What is Data Governance, why and how to implement it in an organization?
When it comes to Data Governance or data management many experts will say how that data are “21st Century Oil”. As oil enabled the industrial revolution in the 20th century, so data today enables organizations to generate revenue. Of course, in case organizations know how to use data. For most organizations, data creates value, ie revenue. Understanding revenue-generating data, as well as the impact of poor data quality on revenue generation, is a challenge for data governance.
The question is “How can data governance enable organizations to generate revenue?”
Data governance is a set of procedures that ensure that important data within a company is managed in a structured way, and that data can be trusted. In this way, responsibility for any negative consequences due to low data quality is clearly established. It is a control that ensures that data entry by a member of the operational team or automated processes meets clear standards, such as business rules, data definitions, and data integrity constraints in the data model. Enables data consistency, increases data availability and security, increases data processing performance, and enables data revision.

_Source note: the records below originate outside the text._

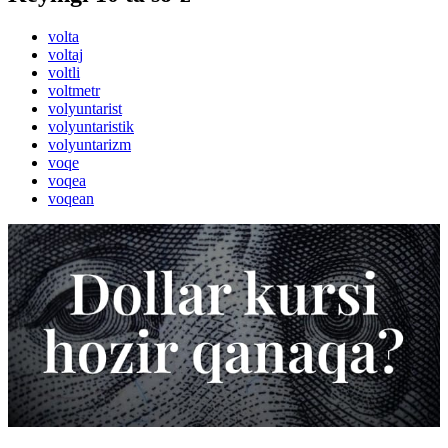
volta
voltaj
voltli
voltmetr
volyuntarist
volyuntaristik
volyuntarizm
voqe
voqea
voqean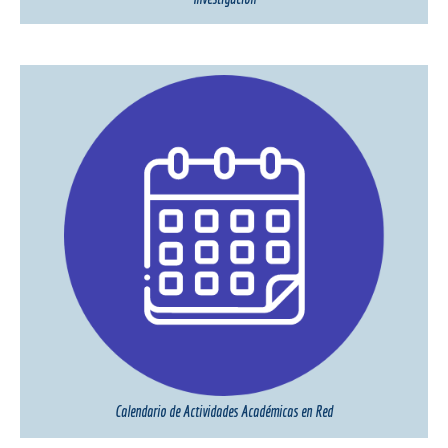
Calendario de Actividades Académicas en Red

Data governance is essentially the improvement of business processes in the field of strategic data management. Its purpose is to orchestrate people, processes, and technology to enable the organization to make better use of data assets and increase trust in them. This ensures consistently defined data (data dictionary), their good understanding throughout the organization and increase the use and trust in data. This results in more efficient decision-making at all levels, but also in compliance with regulatory requirements that may be placed before the organization.
How to achieve this?
It is first necessary to determine at what stage of maturity the organization is from the perspective of data governance. There are several methodologies and ways to determine the level of maturity, as well as the levels of maturity themselves. In general, it can be concluded that the higher the degree of adoption of data governance, the higher the return for the organization, and at the same time the lower the risk. This is illustrated in the following graph.
Once the level of maturity is identified, it is necessary to define the mission and vision of the project and decide on the methodology of data governance implementation. The methodology contains data management principles and processes, roles and responsibilities, organizational structure, data quality requirements and control measures.

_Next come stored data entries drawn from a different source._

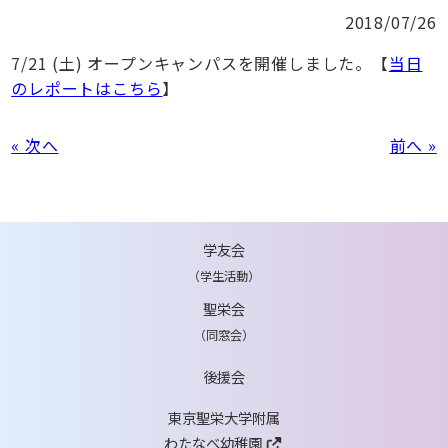
2018/07/26
7/21 (土) オープンキャンパスを開催しました。【
当日
のレポートはこちら
】
« 次へ
前へ »
学友会
（学生活動）
聖栄会
（同窓会）
後援会
東京聖栄大学附属
わたなべ幼稚園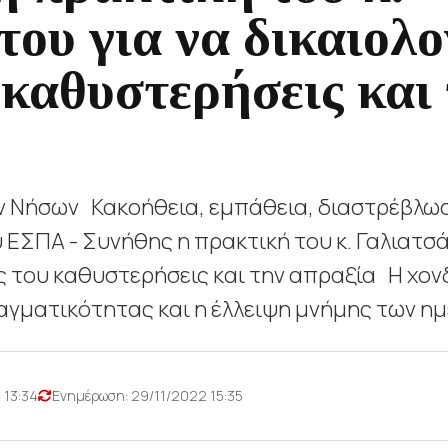
ου για να δικαιολο
 καθυστερήσεις και
ν Νήσων Κακοήθεια, εμπάθεια, διαστρέβλω
ΕΣΠΑ - Συνήθης η πρακτική του κ. Γαλιατσά
ές του καθυστερήσεις και την απραξία Η χο
γματικότητας και η έλλειψη μνήμης των ημε
 13:34
Ενημέρωση: 29/11/2022 15:35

The activities that the methodology should include are:
- defining policies, standards, procedures, architecture, metrics
- development of project plan (roadmap)
- developing information language catalogs as a basis for further activities of implementation and enforcement of data governance procedures
- communicating data throughout the organization
- promoting the importance of data assets
- implementation of data management projects
Some of the outcomes of data governance implementation are:
- setting up business participants as information owners – defining roles and responsibilities for a specific data set
- positioning problems related to business data as multifunctional (not only a problem of IT but also other functions)
- data is managed separately from applications – data quality must be ensured before entering them into applications.

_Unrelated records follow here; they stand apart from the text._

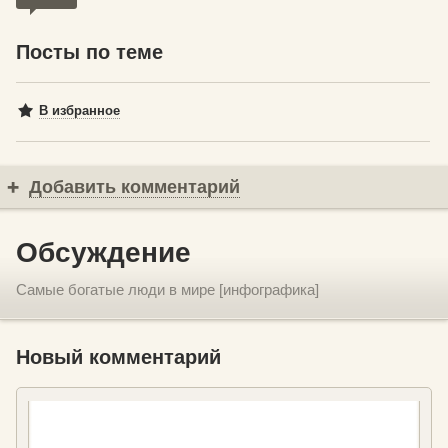
Посты по теме
В избранное
Добавить комментарий
Обсуждение
Самые богатые люди в мире [инфографика]
Новый комментарий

Basic terms in data governance: dataset, data dictionary, data owner, data steward…
Dataset is a set of data over which data governance is to be performed. Roles are added to them, such as data owners, data stewards, data users, etc. Data stewards are given responsibilities that define who is responsible for which term, category, property, etc.
Data dictionary is a repository of metadata. It is a centralized repository of information about meanings, relationships, sources, data usage (tables, attributes).
Business glossary is a business glossary that explains the meaning of business terms and their relationship to the data dictionary. Each term can be described by a short or long description, but also by a document, and the terms are hierarchically classified.
Information governance catalog presents the data dictionary and business glossary in the same place. It offers an understanding of what a particular business term means and to which data assets it refers.
Lineage – a graphical representation of the traceability of a term from a report to the columns and tables of the source system involved in creating the value that enters the business term.
From all the above, one might think that data governance is the task of the IT department in the organization and that only IT should deal with it. This is simply not true because the IT department does not create data. Data is created by business users. Data governance should link the IT and business side of an organization to create a “common vocabulary” to eliminate the costs of spending time and resources on, for example, developing unnecessary products, services or functionalities. Misinterpretation or contradictory data can lead to a misunderstanding of user needs and decision making that will have negative consequences for the organization.